Exercise details -
Would you copy all lines in the data that contain the word "into"?
────────
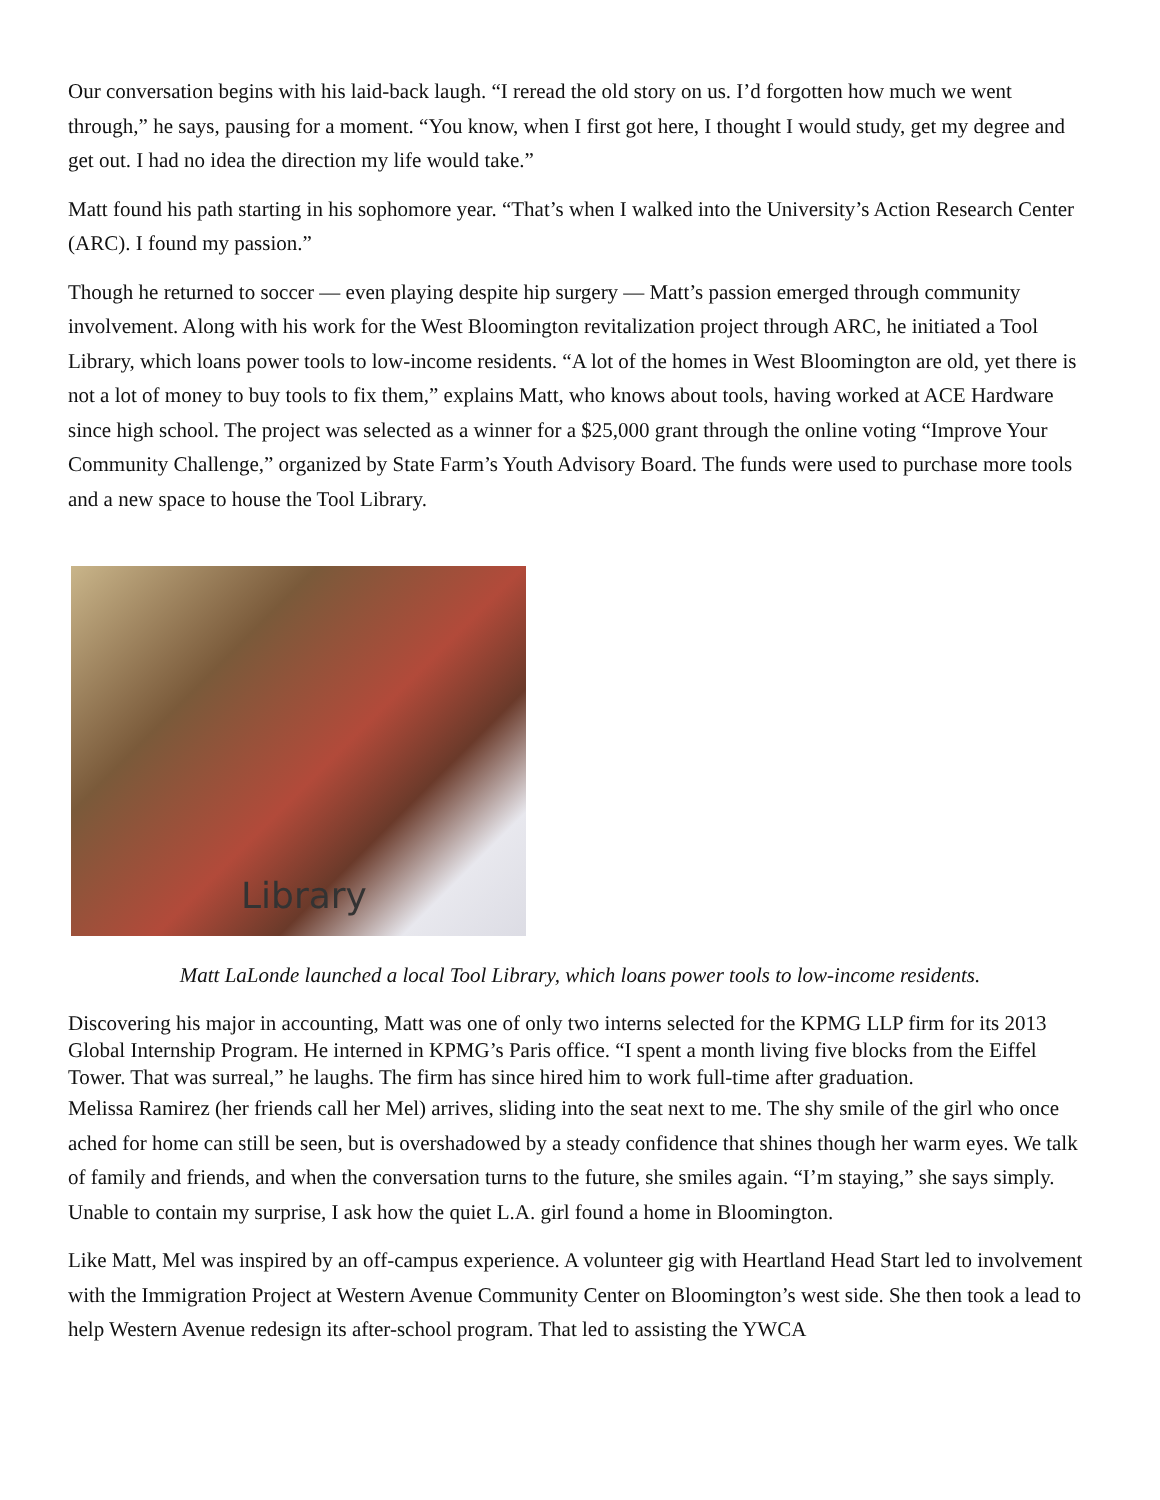Our conversation begins with his laid-back laugh. “I reread the old story on us. I’d forgotten how much we went through,” he says, pausing for a moment. “You know, when I first got here, I thought I would study, get my degree and get out. I had no idea the direction my life would take.”
Matt found his path starting in his sophomore year. “That’s when I walked into the University’s Action Research Center (ARC). I found my passion.”
Though he returned to soccer — even playing despite hip surgery — Matt’s passion emerged through community involvement. Along with his work for the West Bloomington revitalization project through ARC, he initiated a Tool Library, which loans power tools to low-income residents. “A lot of the homes in West Bloomington are old, yet there is not a lot of money to buy tools to fix them,” explains Matt, who knows about tools, having worked at ACE Hardware since high school. The project was selected as a winner for a $25,000 grant through the online voting “Improve Your Community Challenge,” organized by State Farm’s Youth Advisory Board. The funds were used to purchase more tools and a new space to house the Tool Library.
Library
Matt LaLonde launched a local Tool Library, which loans power tools to low-income residents.
Discovering his major in accounting, Matt was one of only two interns selected for the KPMG LLP firm for its 2013 Global Internship Program. He interned in KPMG’s Paris office. “I spent a month living five blocks from the Eiffel Tower. That was surreal,” he laughs. The firm has since hired him to work full-time after graduation.
Melissa Ramirez (her friends call her Mel) arrives, sliding into the seat next to me. The shy smile of the girl who once ached for home can still be seen, but is overshadowed by a steady confidence that shines though her warm eyes. We talk of family and friends, and when the conversation turns to the future, she smiles again. “I’m staying,” she says simply. Unable to contain my surprise, I ask how the quiet L.A. girl found a home in Bloomington.
Like Matt, Mel was inspired by an off-campus experience. A volunteer gig with Heartland Head Start led to involvement with the Immigration Project at Western Avenue Community Center on Bloomington’s west side. She then took a lead to help Western Avenue redesign its after-school program. That led to assisting the YWCA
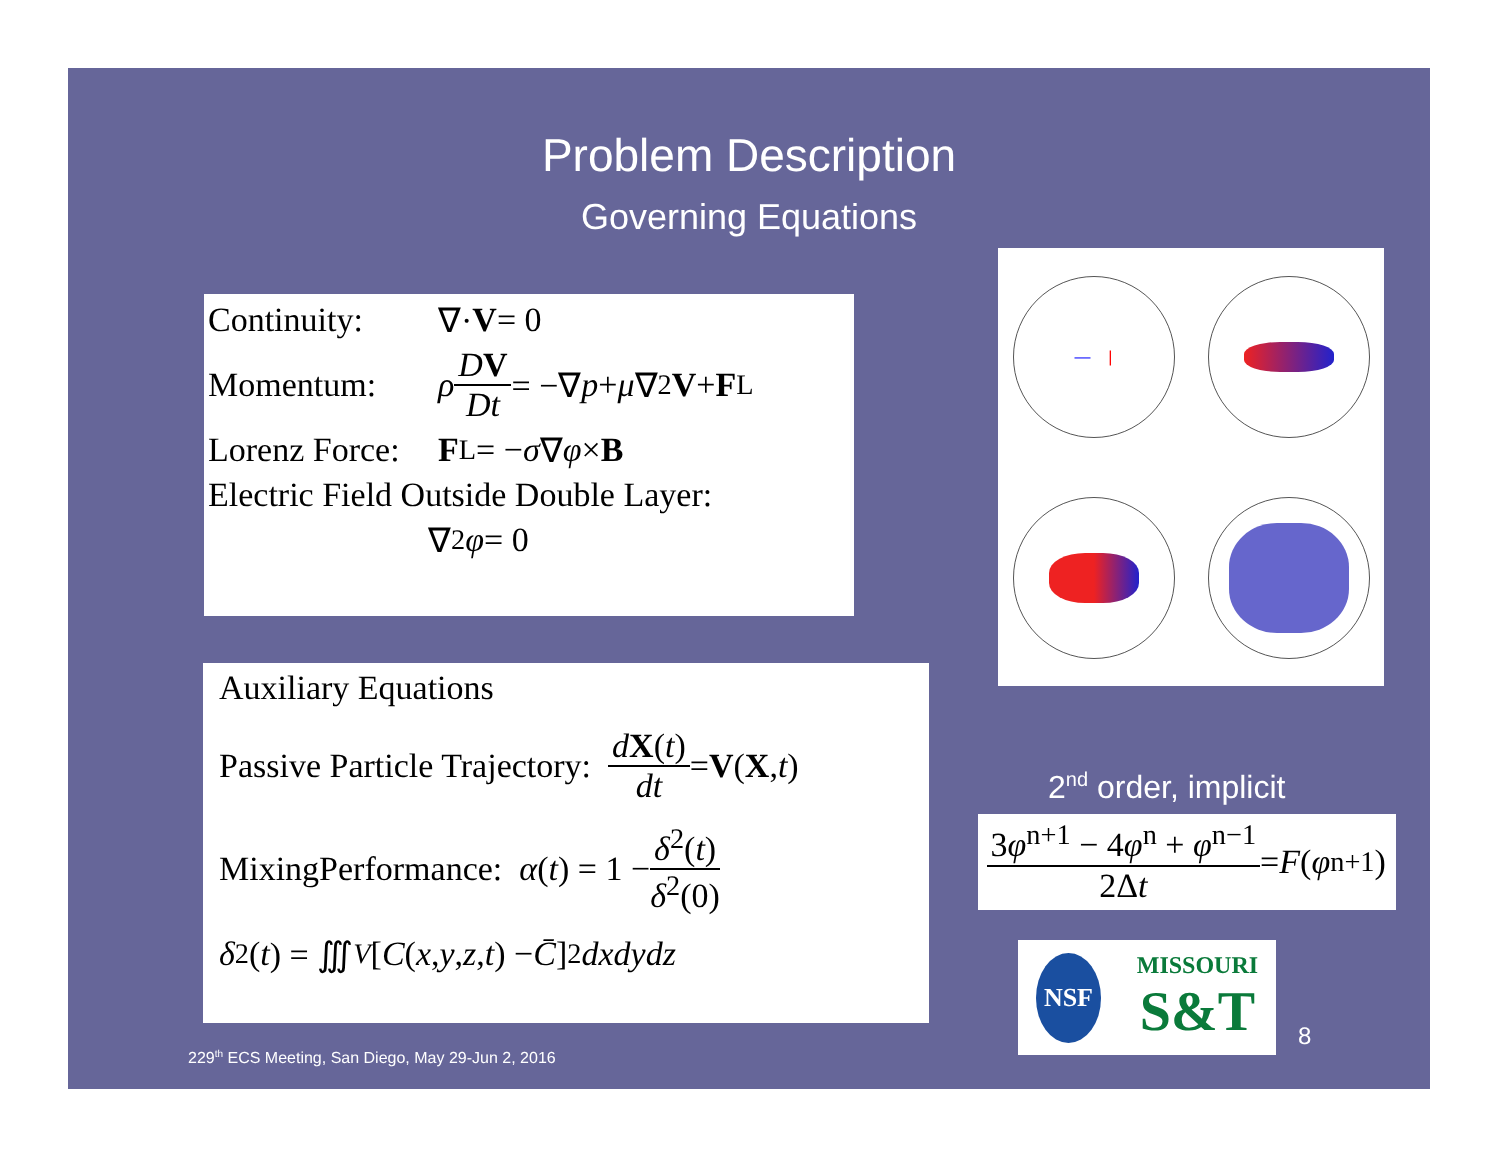Problem Description
Governing Equations
Continuity: ∇· V = 0
Momentum: ρ DV Dt = −∇ p + μ ∇<sup>2</sup> V + F<sub>L</sub>
Lorenz Force: F<sub>L</sub> = − σ ∇ φ × B
Electric Field Outside Double Layer:
∇<sup>2</sup> φ = 0
Auxiliary Equations
Passive Particle Trajectory: dX(t) dt = V (X, t)
MixingPerformance: α (t) = 1 − δ<sup>2</sup>(t) δ<sup>2</sup>(0)
δ<sup>2</sup>(t) = ∭<sub>V</sub> [C (x, y, z, t) − C̄]<sup>2</sup> dxdydz
— |
2<sup>nd</sup> order, implicit
3φ<sup>n+1</sup> − 4φ<sup>n</sup> + φ<sup>n−1</sup> 2Δt = F (φ<sup>n+1</sup>)
NSF MISSOURI
S&T
8
229<sup>th</sup> ECS Meeting, San Diego, May 29-Jun 2, 2016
────────
Exercise answer -
Matt found his path starting in his sophomore year. “That’s when I walked into the University’s Action Research Center (ARC). I found my passion.”
Melissa Ramirez (her friends call her Mel) arrives, sliding into the seat next to me. The shy smile of the girl who once ached for home can still be seen, but is overshadowed by a steady confidence that shines though her warm eyes. We talk of family and friends, and when the conversation turns to the future, she smiles again. “I’m staying,” she says simply. Unable to contain my surprise, I ask how the quiet L.A. girl found a home in Bloomington.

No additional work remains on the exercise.